There are 2 things that took my attention. The first one is high amount of IRQ. In this case I don't unfortunately have graphs from /proc/interrupts. The second thing was high system load, which I think was caused by kswapd0 having problems to work with 16G of RAM only.
Hardware 2
HW: Supermicro SC119TQ, X10DRW-i, 2x Xeon E5-2609v4 (8C/8T@1.70GHz), 128GB DDR4 RAM, 2x Supermicro 10G STGN-i1S
SSD, System configuration are the same as hardware 1. Nginx is sendfile on (aio/sendfile compared further).

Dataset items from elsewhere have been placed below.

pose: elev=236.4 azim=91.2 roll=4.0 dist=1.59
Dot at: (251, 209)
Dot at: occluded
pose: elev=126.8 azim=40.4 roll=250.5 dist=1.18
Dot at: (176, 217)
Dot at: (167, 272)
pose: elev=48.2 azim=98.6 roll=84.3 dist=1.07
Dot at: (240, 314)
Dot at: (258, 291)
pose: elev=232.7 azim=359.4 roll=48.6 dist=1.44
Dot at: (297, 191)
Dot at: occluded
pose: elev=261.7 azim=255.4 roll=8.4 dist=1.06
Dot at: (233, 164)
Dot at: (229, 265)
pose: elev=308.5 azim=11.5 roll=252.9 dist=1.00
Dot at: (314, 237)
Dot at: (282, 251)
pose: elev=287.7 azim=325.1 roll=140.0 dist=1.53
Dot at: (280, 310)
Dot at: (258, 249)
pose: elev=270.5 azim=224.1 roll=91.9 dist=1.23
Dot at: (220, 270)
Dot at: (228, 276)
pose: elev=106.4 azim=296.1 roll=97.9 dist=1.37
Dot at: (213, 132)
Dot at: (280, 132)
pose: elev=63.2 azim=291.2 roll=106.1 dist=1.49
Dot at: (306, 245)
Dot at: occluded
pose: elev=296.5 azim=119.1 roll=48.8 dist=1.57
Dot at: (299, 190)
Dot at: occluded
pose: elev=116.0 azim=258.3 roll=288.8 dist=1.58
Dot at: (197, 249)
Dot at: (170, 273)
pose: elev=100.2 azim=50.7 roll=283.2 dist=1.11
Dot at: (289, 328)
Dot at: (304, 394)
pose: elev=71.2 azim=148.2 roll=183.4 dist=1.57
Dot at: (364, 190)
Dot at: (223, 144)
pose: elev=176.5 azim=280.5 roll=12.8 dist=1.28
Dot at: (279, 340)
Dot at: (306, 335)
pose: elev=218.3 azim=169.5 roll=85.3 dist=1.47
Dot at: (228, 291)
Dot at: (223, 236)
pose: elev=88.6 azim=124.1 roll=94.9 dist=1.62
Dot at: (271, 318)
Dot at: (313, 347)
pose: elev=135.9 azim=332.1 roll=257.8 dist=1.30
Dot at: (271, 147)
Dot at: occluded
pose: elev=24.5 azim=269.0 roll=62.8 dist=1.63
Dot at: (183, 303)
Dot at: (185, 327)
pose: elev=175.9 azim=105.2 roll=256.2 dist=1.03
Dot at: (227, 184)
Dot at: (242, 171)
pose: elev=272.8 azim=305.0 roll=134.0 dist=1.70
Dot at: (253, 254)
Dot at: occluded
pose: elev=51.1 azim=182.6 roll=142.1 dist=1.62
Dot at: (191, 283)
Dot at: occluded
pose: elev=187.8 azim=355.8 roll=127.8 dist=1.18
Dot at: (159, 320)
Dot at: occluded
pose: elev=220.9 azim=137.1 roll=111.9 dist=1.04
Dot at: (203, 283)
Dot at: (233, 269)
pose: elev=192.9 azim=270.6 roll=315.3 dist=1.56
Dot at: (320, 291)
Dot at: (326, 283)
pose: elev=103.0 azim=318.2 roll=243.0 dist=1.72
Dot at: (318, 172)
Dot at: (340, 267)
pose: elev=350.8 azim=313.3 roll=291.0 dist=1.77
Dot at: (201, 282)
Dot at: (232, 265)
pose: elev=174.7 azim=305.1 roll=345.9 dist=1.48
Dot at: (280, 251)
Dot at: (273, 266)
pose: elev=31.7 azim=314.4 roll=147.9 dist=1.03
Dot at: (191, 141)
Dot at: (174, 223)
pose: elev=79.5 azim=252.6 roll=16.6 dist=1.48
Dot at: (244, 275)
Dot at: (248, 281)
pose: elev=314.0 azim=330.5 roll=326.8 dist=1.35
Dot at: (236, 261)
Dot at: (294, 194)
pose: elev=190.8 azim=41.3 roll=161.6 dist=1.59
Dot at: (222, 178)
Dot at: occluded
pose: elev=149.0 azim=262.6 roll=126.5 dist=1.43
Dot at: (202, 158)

This seems better, so now as we a have server, which works in peaks, we can try some optimizations.
Sendfile vs aio threads
I tried to disable sendfile and use aio threads instead.
- sendfile off
- aio threads
- directio 1M (which matches all files we have)
vs
- sendfile on
Then at 15:00 I switched back to sendfile and reloaded nginx (so it took a while to finish existing connections). It is nice that the drive utilization (measured by iostat) went down. Nothing has changed on the traffic (unfortunately zabbix decided not to collect the data from bond0).
sendfile on/off
Just tried to switch send on/off. Nothing has changed except Rescheduling interrupts.
irqbalancer as a server/cron/disabled
As @lsd mentioned I tried to setup irqbalancer to be executed via cron:
*/5 * * * * root /usr/sbin/irqbalance --oneshot --debug 3 > /dev/null
Unfortunately it didn't help in my case. One of the network cards started behaving strange:
I couldn't find what was wrong in graphs and as it happened the next day again, I logged in to the server and saw that one core was at 100% (system usage).
I tried to start irqbalance as a service, the result was still the same.
Then I decided to use the set_irq_affinity script and it fixed the problem immediately and server pushed 17Gbps again.
Hardware 3
We did upgrade to new hardware: 2U 24 (+2) drives chassis (6xSFF), 2x Xeon E5-2620v4, 64GB DDR4 RAM (4x16GB modules), 13x SSD, 2x Supermicro (with Intel chip) network cards. New CPUs improved the performance a lot.
Current setup remains - sendfile, etc. Only difference is that we let only a single CPU handle both network cards (via set_irq_affinity script).
20Gbps limit has been reached.
Next goal? 30Gbps.
Feel free to shoot at me ideas how to improve the performance. I will be happy to test it live and share some heavy graphs in here.
Any ideas how to deal with large amount of SoftIRQs on the cpu?
This is not a question about capacity planning - I already have the hardware and the traffic. I can always split the traffic to several servers (which I will have to do in the future anyway) and fix the problem with money. This is however a question about system optimization and performance tunning in a real live scenario.